Un punto – questo – che ha evidenziato i diversi orientamenti esistenti nel variegato blocco: tra chi vorrebbe mandare in soffitta l’Organizzazione degli stati americani (Osa), e chi invece vorrebbe utilizzarla come testa d’ariete degli Usa nel continente. La Celac e la Unasur indicano il cammino verso una nuova architettura istituzionale della regione, all’insegna dell’anticolonialismo, e recano l’impronta delle trasformazioni vissute dall’inizio del secolo nel continente. L’Osa (Organizzazione degli Stati americani), presieduta dall’uruguayano Luis Almagro e storicamente diretta dagli Usa, conta di riprendere protagonismo approfittando del ritorno delle destre in due paesi centrali come Argentina e Venezuela e della sfavorevole congiuntura economica.

L’Osa già si trova ad Haiti, dove ha avallato quella che la piazza considera una massiccia frode elettorale organizzata da Washington.

Al contrario, Almagro è più volte intervenuto a gamba tesa nel processo elettorale in Venezuela, appoggiando apertamente l’opposizione.

Alla fine, a Quito si è deciso di inviare ad Haiti una missione tecnica composta da Bahamas, Ecuador, Uruguay e Venezuela.

Nel quadro del mondo globalizzato e di relazioni sfavorevoli agli interessi dei settori più vulnerabili, l’esistenza e il consolidamento della Celac (nata nel 2011 soprattutto per la spinta di Venezuela e Cuba), rappresenta già un piccolo miracolo: per le decisioni storiche fin qui prese, come quella di dichiarare tutta l’area «zona di pace», contraria alle aggressioni militari e alle influenze della Nato.

E ancor più perché questo vertice ha mostrato l’interesse generale a mantenere attivo il blocco – almeno a medio termine – anche da parte di governi neoliberisti come Messico, Colombia o Guatemala.

Significativo il modo in cui i diversi governi hanno affrontato, aggirato o eluso la discussione sulla crisi economica e sulle modalità per affrontarla.

Il linguaggio di paesi come Argentina, Perù o Messico, è stato quello della retorica e delle buone intenzioni, di solito usato nei grandi vertici.
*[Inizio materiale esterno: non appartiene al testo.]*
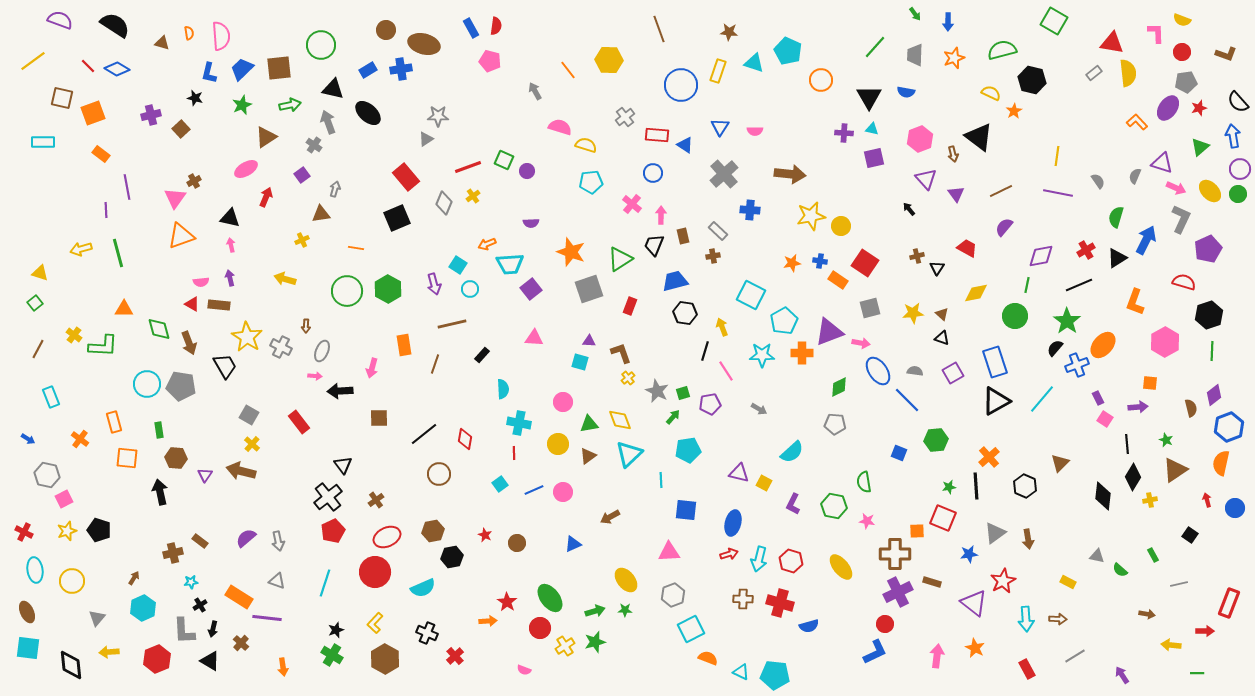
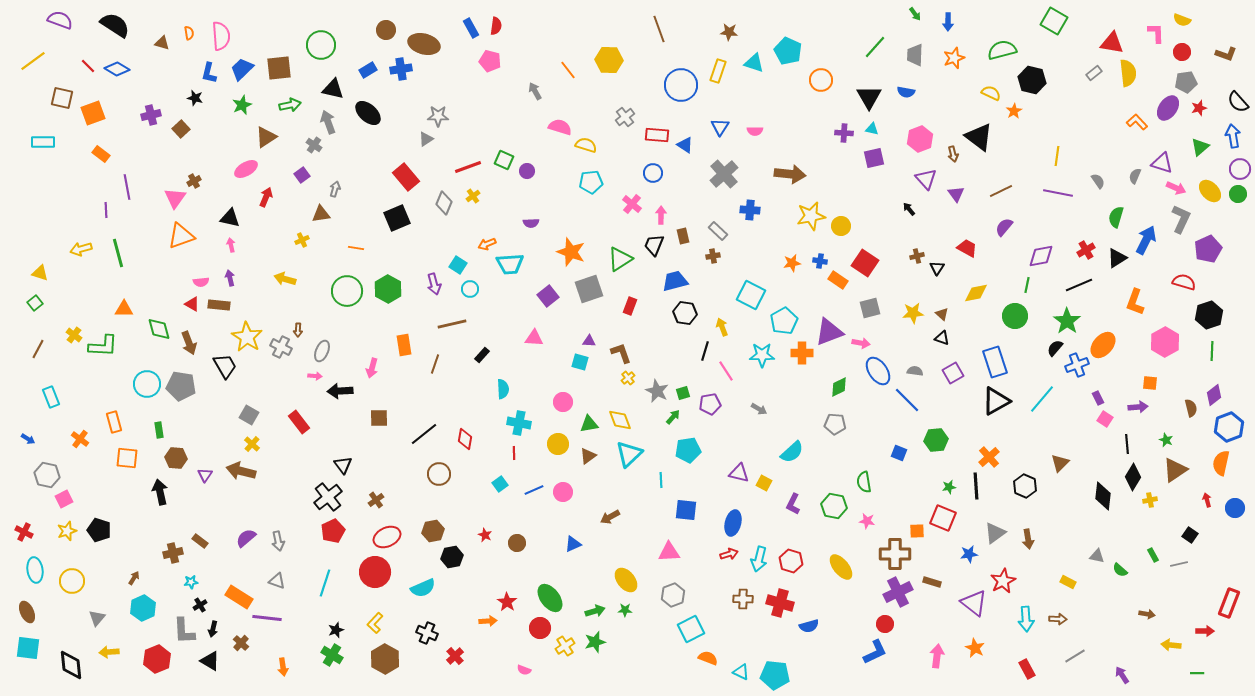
purple square at (531, 289): moved 17 px right, 7 px down
brown arrow at (306, 326): moved 8 px left, 4 px down
gray line at (1179, 584): moved 20 px up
Solo il presidente colombiano Manuel Santos ha parlato di «austerità intelligente e di cuore» per giustificare le misure neoliberiste che impone al suo paese.

Il blocco dei paesi «post-neoliberisti», invece ha espresso un altro indirizzo e altri modelli.

Da economista, il presidente ecuadoriano, Rafael Correa, ha appoggiato la proposta del suo omologo venezuelano, Nicolas Maduro per un Piano economico Tattico Anticrisi, che incrementi i flussi commerciali, la solidarietà tra i popoli e le economie regionali, diversificandone e promuovendone le diverse caratteristiche: con una nuova articolazione regionale che, pur nelle diversità, allontani lo spettro di un’America latina «balcanizzata» e nuovamente diretta dall’esterno.